Texte intégral
Vu la procédure suivante :
Mme B... A... a demandé au tribunal administratif de Limoges d’annuler la décision du 4 décembre 2024 par laquelle le président du conseil départemental de la Corrèze a confirmé la décision du 7 mai 2024 la radiant du dispositif de revenu de solidarité active à compter du 1er juin 2024. Par une ordonnance n° 2500913 du 2 juin 2025, le vice-président du tribunal administratif de Limoges a rejeté cette demande.

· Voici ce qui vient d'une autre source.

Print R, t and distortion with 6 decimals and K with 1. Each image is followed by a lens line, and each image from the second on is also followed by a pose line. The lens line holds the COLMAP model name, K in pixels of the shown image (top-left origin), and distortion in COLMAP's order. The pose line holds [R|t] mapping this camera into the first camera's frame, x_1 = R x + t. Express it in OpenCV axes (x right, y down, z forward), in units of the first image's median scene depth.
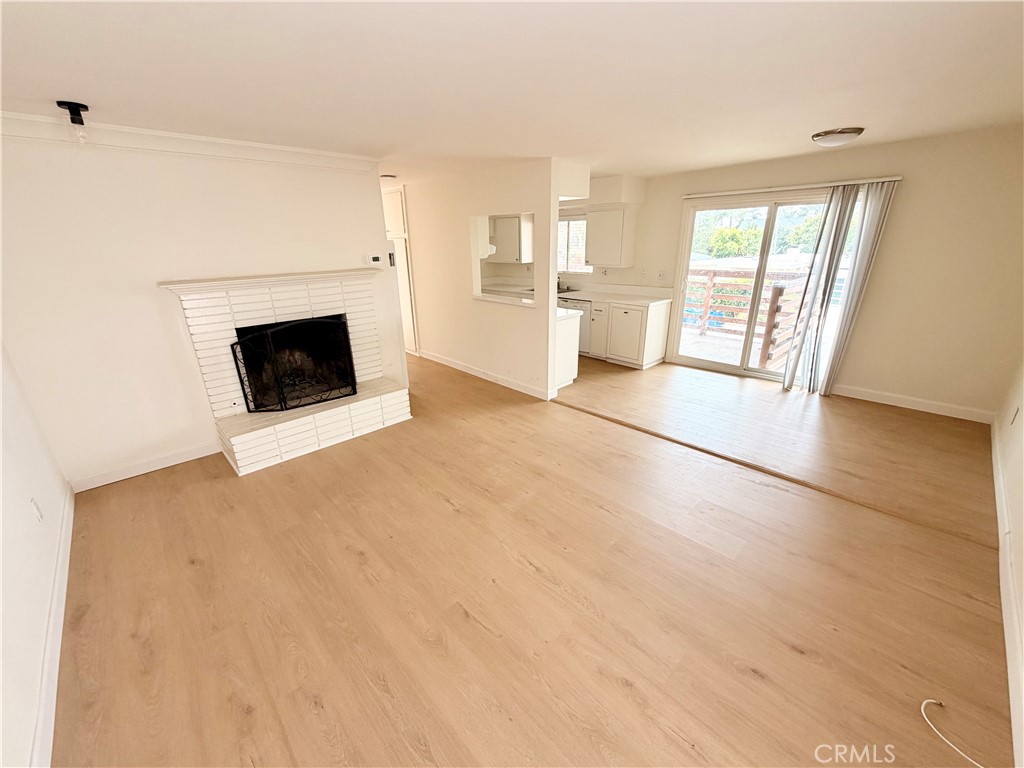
lens RADIAL K [[410.7, 0, 512.0], [0, 410.7, 384.0], [0, 0, 1]] dist [-0.001282, -0.000266]
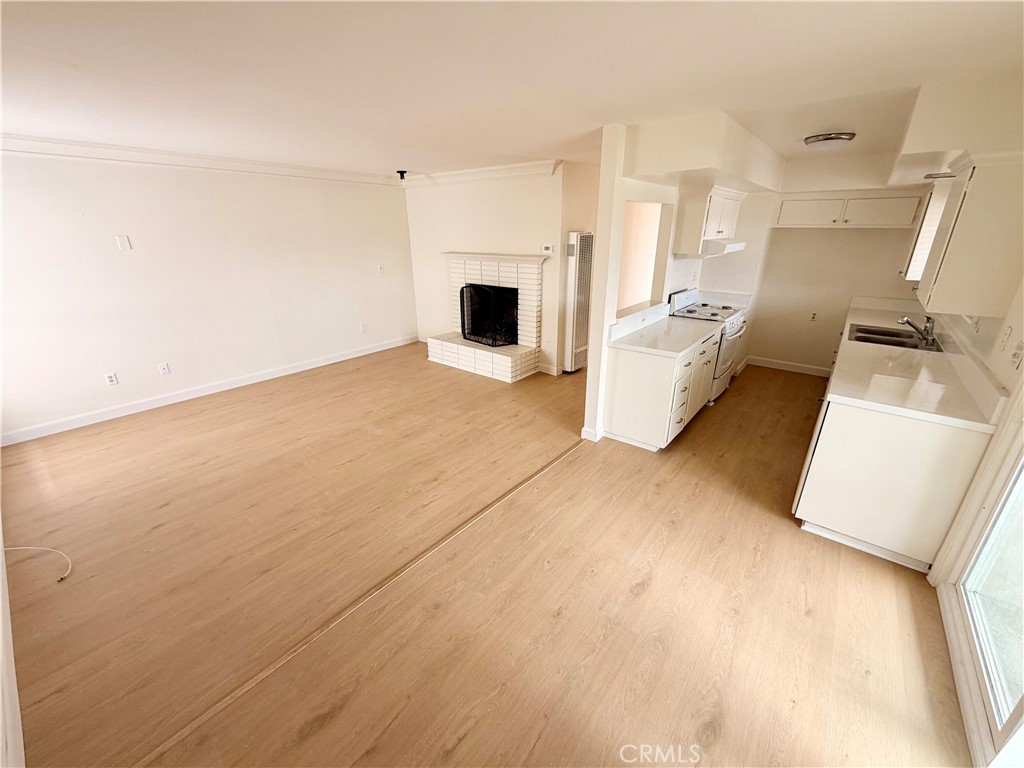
lens RADIAL K [[410.7, 0, 512.0], [0, 410.7, 384.0], [0, 0, 1]] dist [-0.001282, -0.000266]
pose [[0.129788, 0.365189, -0.921842, 1.034483], [-0.335529, 0.891033, 0.305745, -0.338839], [0.933046, 0.269623, 0.238177, 0.873186]]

Par un pourvoi, enregistré le 24 juillet 2025 au secrétariat du contentieux du Conseil d'Etat, Mme A... demande au Conseil d'Etat :
1°) d’annuler cette ordonnance ;
2°) réglant l’affaire au fond, de faire droit à sa demande.
Vu les autres pièces du dossier ;
Vu le code de justice administrative ;
Par un courrier du 4 août 2025, notifié le même jour, la présidente de la 1ère chambre de la section du contentieux a invité Mme A... à régulariser son pourvoi.
Par une décision du 21 août 2025, notifiée le 19 septembre suivant, le président du bureau d’aide juridictionnelle a rejeté la demande d’aide juridictionnelle de Mme A....
Considérant ce qui suit :
1. L’article L. 822-1 du code de justice administrative dispose que : « Le pourvoi en cassation devant le Conseil d’Etat fait l’objet d’une procédure préalable d’admission. L’admission est refusée par décision juridictionnelle si le pourvoi est irrecevable ou n’est fondé sur aucun moyen sérieux ».
2. Aux termes du troisième alinéa de l'article R. 822-5 de ce même code : « Lorsque le pourvoi est irrecevable pour défaut de ministère d’avocat (…), le président de la chambre peut décider par ordonnance de ne pas l’admettre ». Cette procédure ne nécessite ni instruction contradictoire préalable, ni audience publique.
3. En vertu de l’article R. 821-3 du code de justice administrative, il est obligatoire d’être représenté par un avocat au Conseil d’Etat et à la Cour de cassation pour introduire, devant le Conseil d’Etat, un recours en cassation, sauf lorsque ce recours est dirigé contre une décision d’une juridiction de pension.
4. Le pourvoi de Mme A... ne fait pas partie de ceux que l’article
R. 821-3 du code de justice administrative dispense de l’obligation de représentation. Il n’a pas été présenté par un avocat au Conseil d’Etat et à la Cour de cassation.
5. Mme A... n’a pas régularisé son pourvoi à la suite de la demande de régularisation qui lui a été adressée par un courrier du 4 août 2025, notifié le même jour, et qui lui impartissait un délai de quinze jours. Elle ne l’a pas non plus régularisé à la suite du rejet de sa demande d’aide juridictionnelle par une décision du président du bureau d’aide juridictionnelle du 21 août 2025, notifiée le 19 septembre suivant. Ce pourvoi n’est donc pas recevable et ne peut, par suite, être admis.
O R D O N N E :
Article 1er : Le pourvoi de Mme A... n’est pas admis.
Article 2 : La présente ordonnance sera notifiée à Mme B... A....
Fait à Paris, le 29 décembre 2025
La présidente :
Gaëlle Dumortier
La République mande et ordonne au ministre du travail et des solidarités, en ce qui le concerne, ou à tous commissaires de justice à ce requis, en ce qui concerne les voies de droit commun contre les parties privées, de pourvoir à l’exécution de la présente ordonnance.